I had scoped out the trail system from the campground, and found a little Red Cedar grove off the trail next to the river, with lots of Devil's Club growing. We circled up here, and weren't bothered once by other people.


We sat with some of the wisest nature beings I know: Western Red Cedar, Devil’s Club, and Water, and also listened to the land we sat upon.

Death was very present on that day, but so was the tenacity of Life. For me, I learned a lot about surrendering my grip, and allowing change to come. What I had planned didn’t pan out, but what I was presented with was rich in possibility, and the exact medicine that the moment called for.

Over the years it’s been apparent to me just how uncomfortable our culture is with death, including myself. Change is death. Surrendering a grip of a plan is a death.

AND it’s been more and more apparent to me lately just how impossible it is to tease life and death apart from one other. We are all continuously feeding off of life to live.

That’s to say, we literally kill other things in order to live. All day, every day. All of life does.

Death always feeds life.

We eat plants, animals, and fungi to give us energy to live.

When a tree falls in a forest, that space allows light in for other species to grow.

And when we die, we will be food for something else, whether bacteria, fungi or fire. We will be consumed and utilized for life.

We are never outside of this inherent truth.

There’s a moment when something is being transformed from the death of one energy into the life of another energy, a liminal space of change. Sometimes this process is seamless and quick. And other times this liminal space is stretched out over time.

This can be uncomfortable. But more and more, we’re being asked to be with this discomfort.

It was apparent last weekend that we need to hold two things simultaneously to be true:

#1 that we are helpless to a degree, and there’s no way we can plan and predict life. There’s also no way that we alone can shoulder the burden of what’s happening on Earth right now. We need to be comfortable with grief and loss and discomfort and feeling helpless in some situations. Grief is medicine, and SO important. Can we set down our control or expectation of trajectory and allow ourselves to just be with the moment, whatever that brings?

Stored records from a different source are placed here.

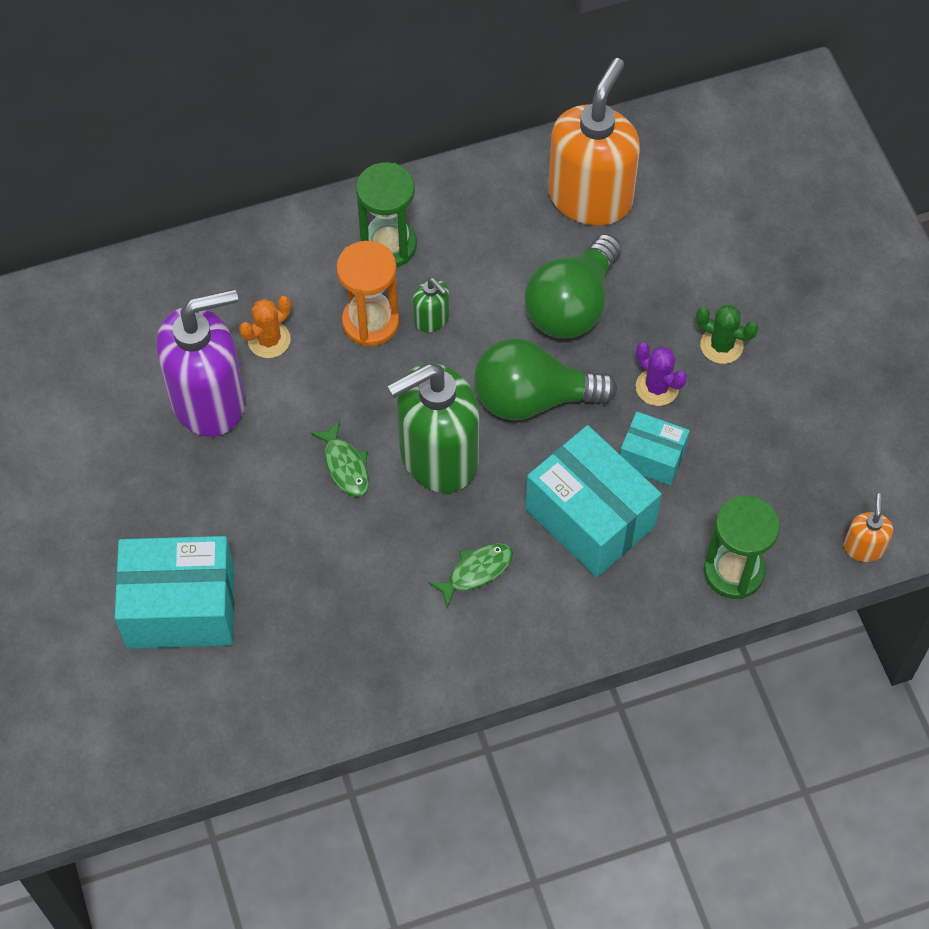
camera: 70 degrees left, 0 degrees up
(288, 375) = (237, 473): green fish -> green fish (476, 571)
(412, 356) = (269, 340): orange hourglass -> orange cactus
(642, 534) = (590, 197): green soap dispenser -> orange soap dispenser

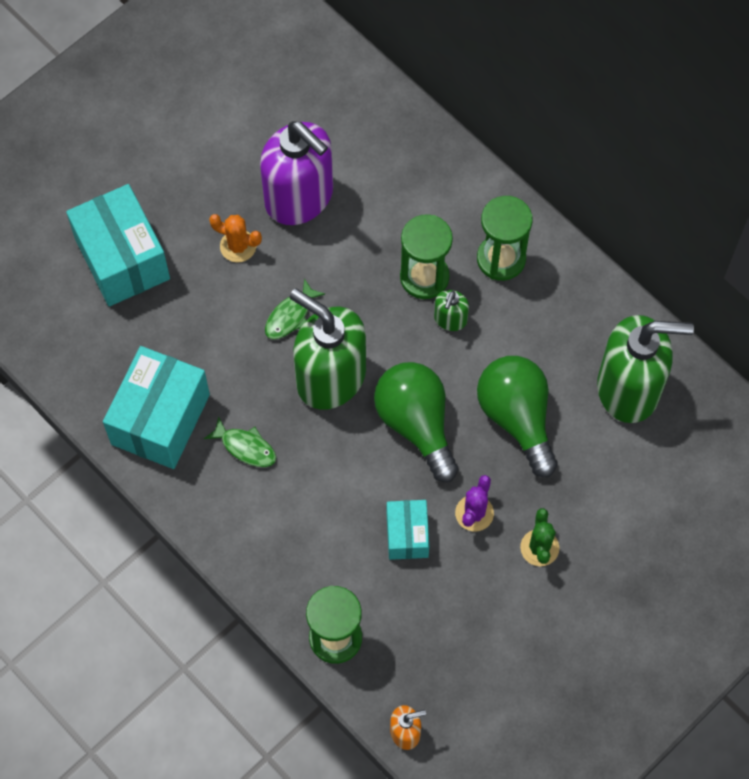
camera: 65 degrees right, 5 degrees up
(269, 340) = (372, 214): orange cactus -> orange cactus (238, 246)
(370, 322) = (424, 277): orange hourglass -> green hourglass
(572, 306) = (517, 417): green light bulb -> green light bulb turned 60 degrees clockwise
(590, 197) = (629, 388): orange soap dispenser -> green soap dispenser
(590, 518) = (331, 510): turquoise box -> turquoise box (160, 419)

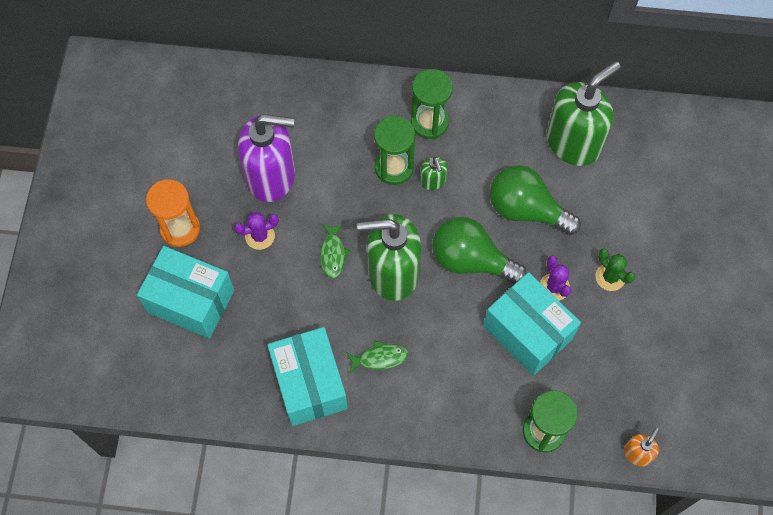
camera: 40 degrees left, 0 degrees up
(171, 184) = (180, 229): none -> orange hourglass
(238, 246) = (260, 236): orange cactus -> purple cactus
(407, 535) = (527, 332): turquoise box -> turquoise box, size x1.81

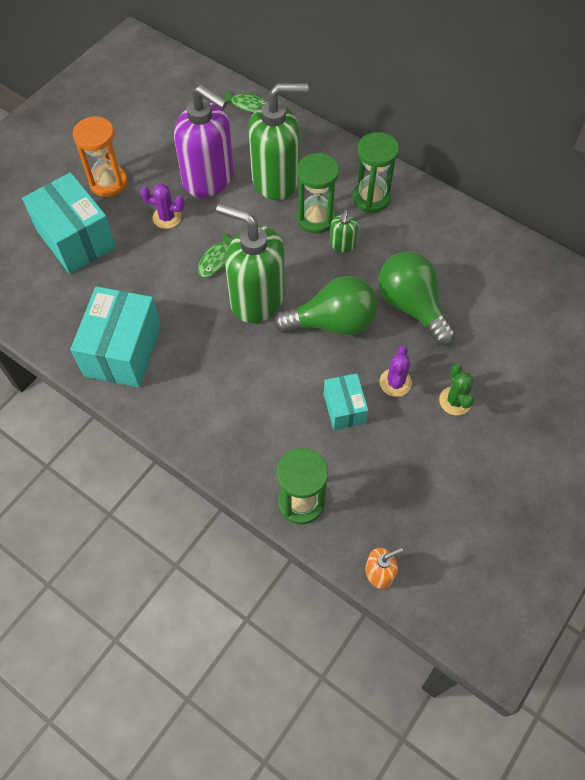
camera: 30 degrees right, 5 degrees down
(380, 358) = (197, 361): green fish -> green fish (248, 105)
(471, 260) = (333, 322): green light bulb -> green light bulb turned 120 degrees clockwise
(527, 332) = (344, 408): turquoise box -> turquoise box, size x0.55
(573, 142) = (493, 272): green soap dispenser -> green soap dispenser (276, 179)

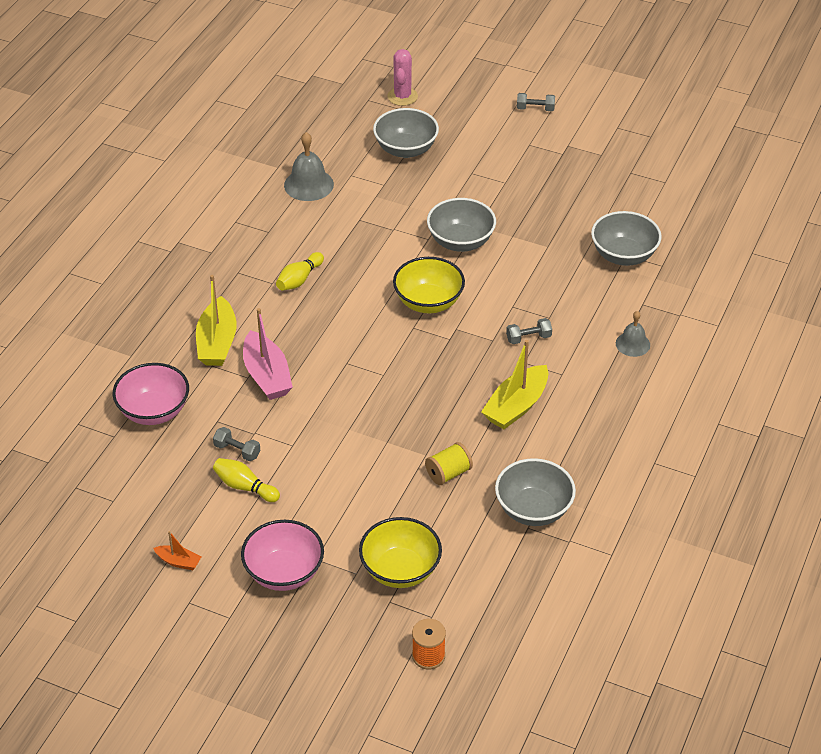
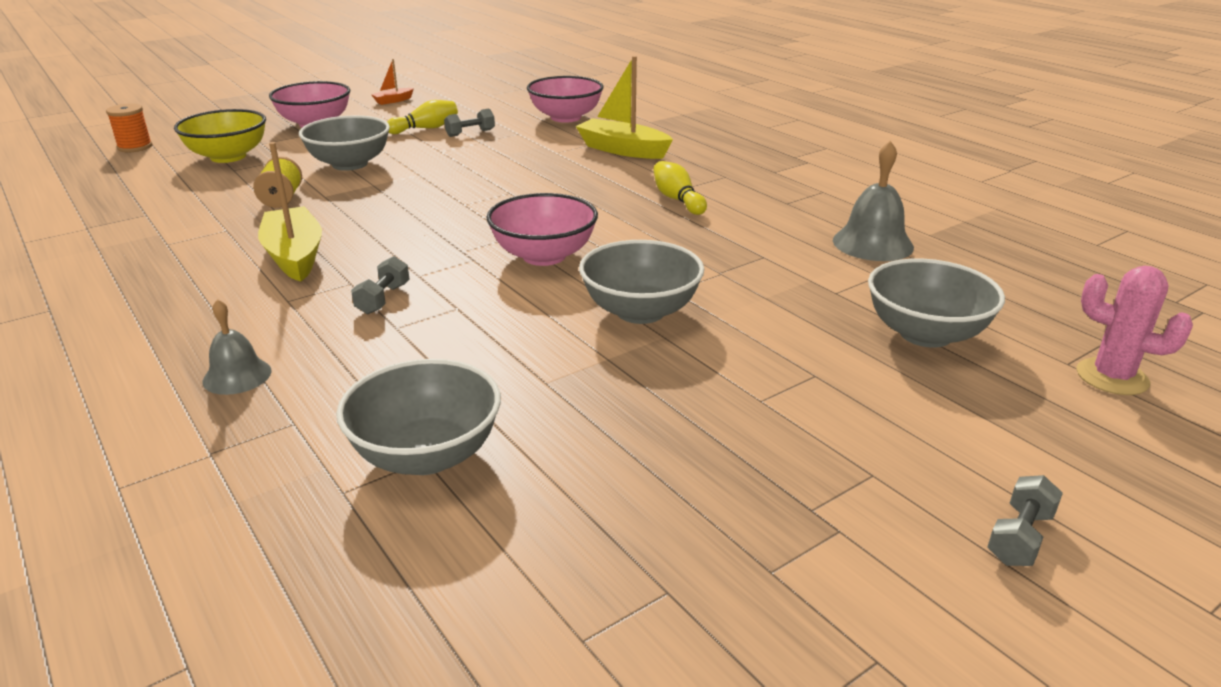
camera: 120 degrees right, 15 degrees down
(267, 376) = (546, 159): pink boat -> none
(428, 302) = (544, 256): yellow bowl -> pink bowl
(533, 510) = (156, 222): grey bowl -> grey bowl (350, 164)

#2 we are the Universe, having an experience as a body, and we are very creative and powerful beings. Our prayers, our intentions, our voice, and our directed actions are potent, and they will create change. Can we give ourselves permission to step into the fullness of our sovereign power to be forces of change?

That day Red Cedar showed me that when water enters a substance it enlivens it, and when the water is removed, the life force leaves. She was showing me the way water holds memory, and is imprinted by all beings.

Water is having an experience as me right now, and once the water leaves my body, it is imprinted with my experience and all I’ve learned as myself, merging into the wider whole. Therefore, the way I hold myself and imprint the water in my body matters. It matters a whole lot.

What do you want to imprint into the collective memory of water? This is part of your agency. This is your power to make change.

Often I hear discourse naming #1 or #2, but rarely both. We have to be able to hold the multi-dimensionality of ourselves and Life in order for us to shift out of our current paradigm.

Let yourself grieve. Let yourself feel helpless, handing life over to the greater wisdom of all-that-is, here in this moment. And also, let yourself feel empowered and powerful. Let yourself live into your Creator self. The Self that literally creates this world every moment of the day.